3.  Exercise patience.  The questions you're asking will take some time to fully answer. Expect to see some progress made soon, and then more made in measured increments, but don't assume that applying time pressure will speed the discovery.  More likely, impatience will be met with passive-aggressive resistance, which will surface many more complex obstacles than you or the rest of the finance team have the time or ability to conquer.

There are other,  more targeted questions you can ask of marketing to put the measurement effort on the right track. But if the spirit of your inquiry is interpreted as a quest for insight rather than an attack on the marketing organization, you'll get much closer to the answers you're seeking, and get there much faster.

0 comments on "Send THIS To Your CFO (Anonymously)".

  1. Mark Hughes from C3 Metrics
    commented on: November 30, 2010 at 1:25 p.m.

    Bravo! Two peas in a pod on this!

    http://www.lastclicknews.com/media-attribution-how-to-start-a-cmo-cfo-love-affair-102007.html

  2. Paula Lynn from Who Else Unlimited
    commented on: November 30, 2010 at 1:28 p.m.

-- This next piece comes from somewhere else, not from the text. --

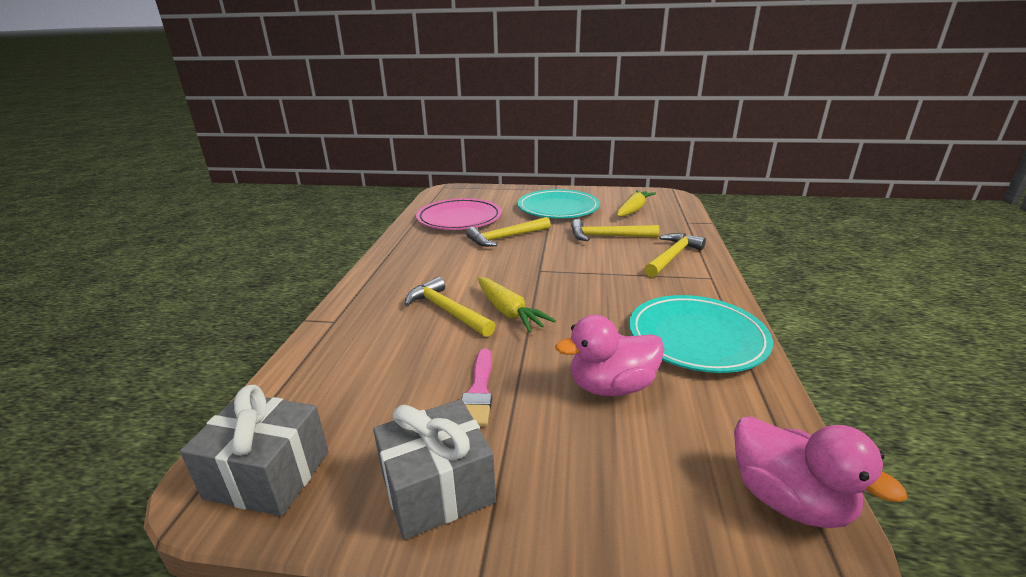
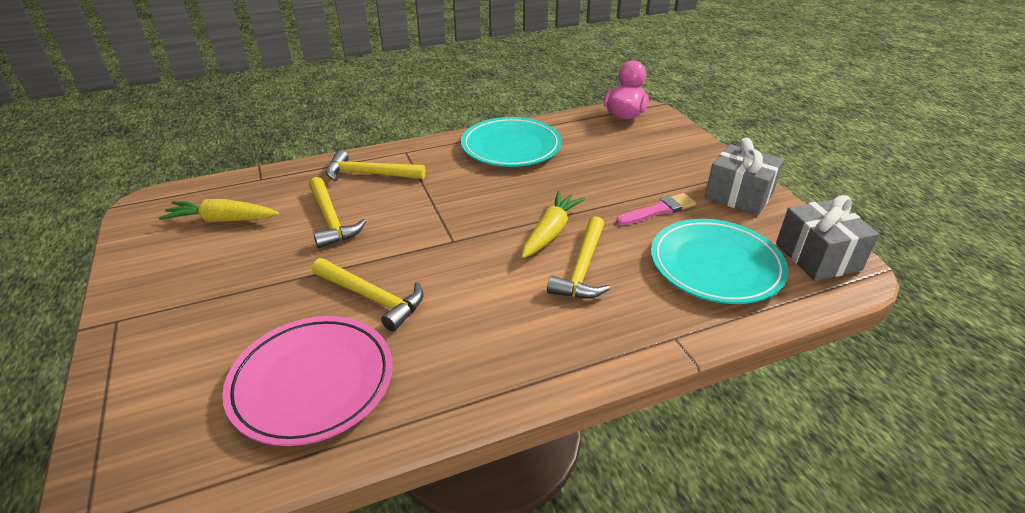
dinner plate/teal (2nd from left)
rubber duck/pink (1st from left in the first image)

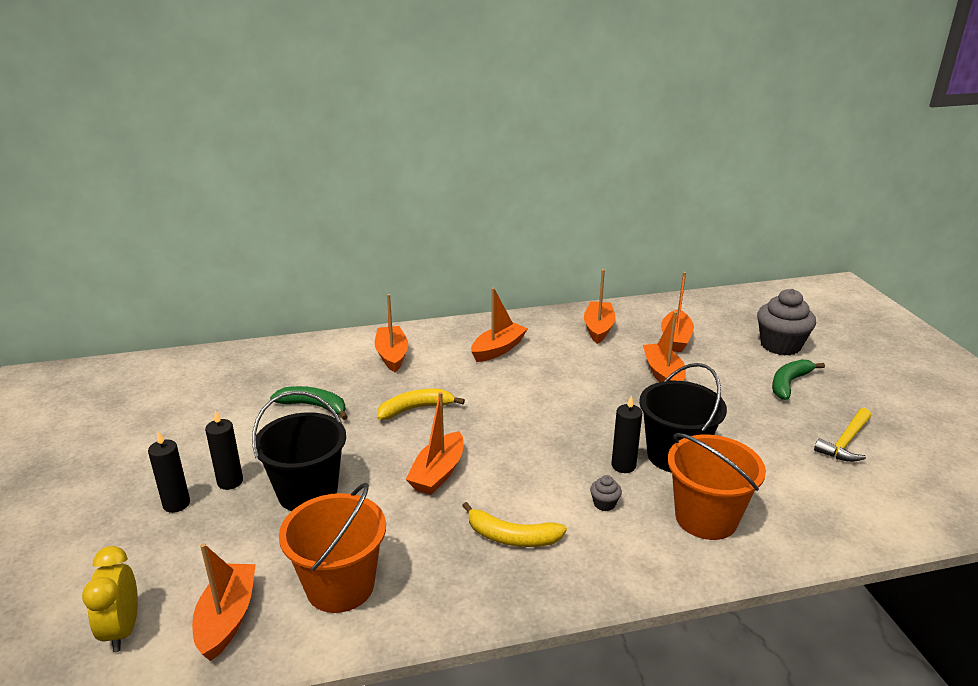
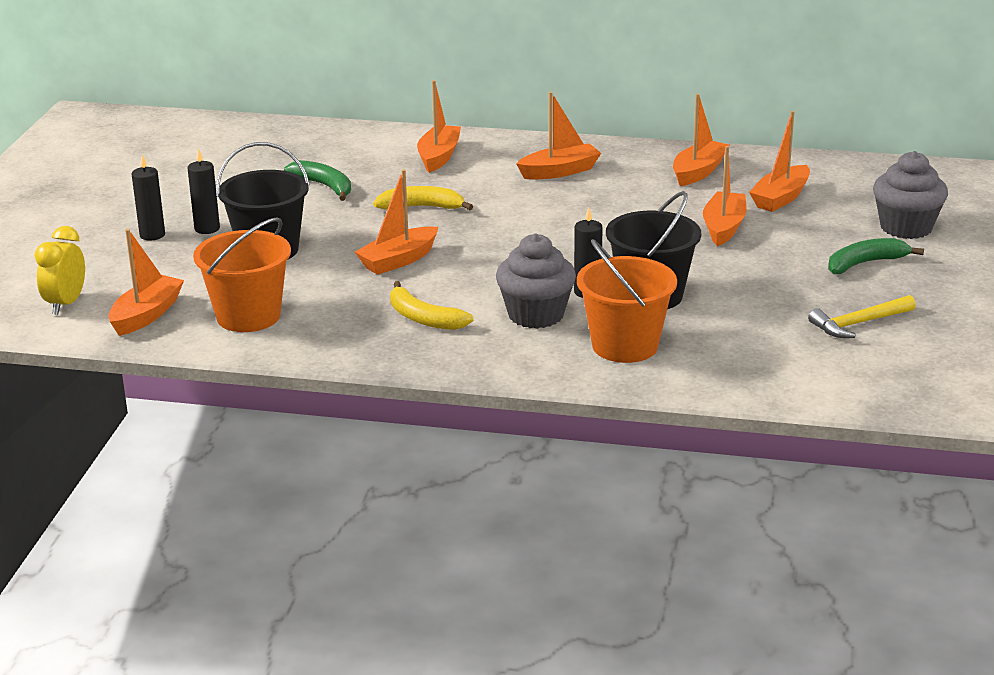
muffin/grey (1st from left)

    Too many CFO's are in CYA mode. Those who are don't care about your excellent advise, wouldn't be moved to acknowledge they don't know something since they are moving on within the next couple of years or less. Those who do care, would welcome your advise with open arms and are probably doing some marketing collaboration already. However, this should be one of those office wall postings and taught in marketing classes, especially the classes with marketing teachers who do not work in the field.

  3. Bruce May from Bizperity
    commented on: November 30, 2010 at 1:49 p.m.

    Come on now. What are you going to measure in the first place? Brand awareness? Brand identity? Engagement? Loyalty? Response? And what does the CFO really care about besides increases in revenues? If you can't show a causal connection between your spending and sales you are always going to be on the outs with the CFO.

  4. Paula Lynn from Who Else Unlimited
    commented on: November 30, 2010 at 5:48 p.m.

    CFO and sales in meeting - print advertising: He insisted that if only part of the ad was the publisher's fault, then the account gets partial credit. As pointed out, if he buys a shirt a a sleeve is missing, does he get a different shirt, his money back or partial credit for the missing sleeve part. Sometimes, the dots are the missing link.

  5. Anto Chittilappilly from Visual IQ
    commented on: December 1, 2010 at 12:27 p.m.

    I applaud the sentiment of your article Pat, but -- in the spirit of the season – thinking that the typical CFO is going to change a mindset maintained throughout his/her entire career is a bit like thinking that putting a pony on your holiday wish list will guarantee its delivery. One can hope and pray, but it’s highly unlikely. A more realistic expectation might be for CFOs to partner with their CMO colleagues in investments in marketing intelligence solutions that demonstrate the true contribution of every marketing channel and every marketing campaign to an organization’s OVERALL marketing success. Tools that make this “wish list” item a reality exist today and are being embraced by forward thinking organizations in much the same way search marketing was being embraced by early adopters in the late 90s. Buy-in from CFOs on investments of such tools would go a long way to fulfill their needs and those of their marketing counterparts.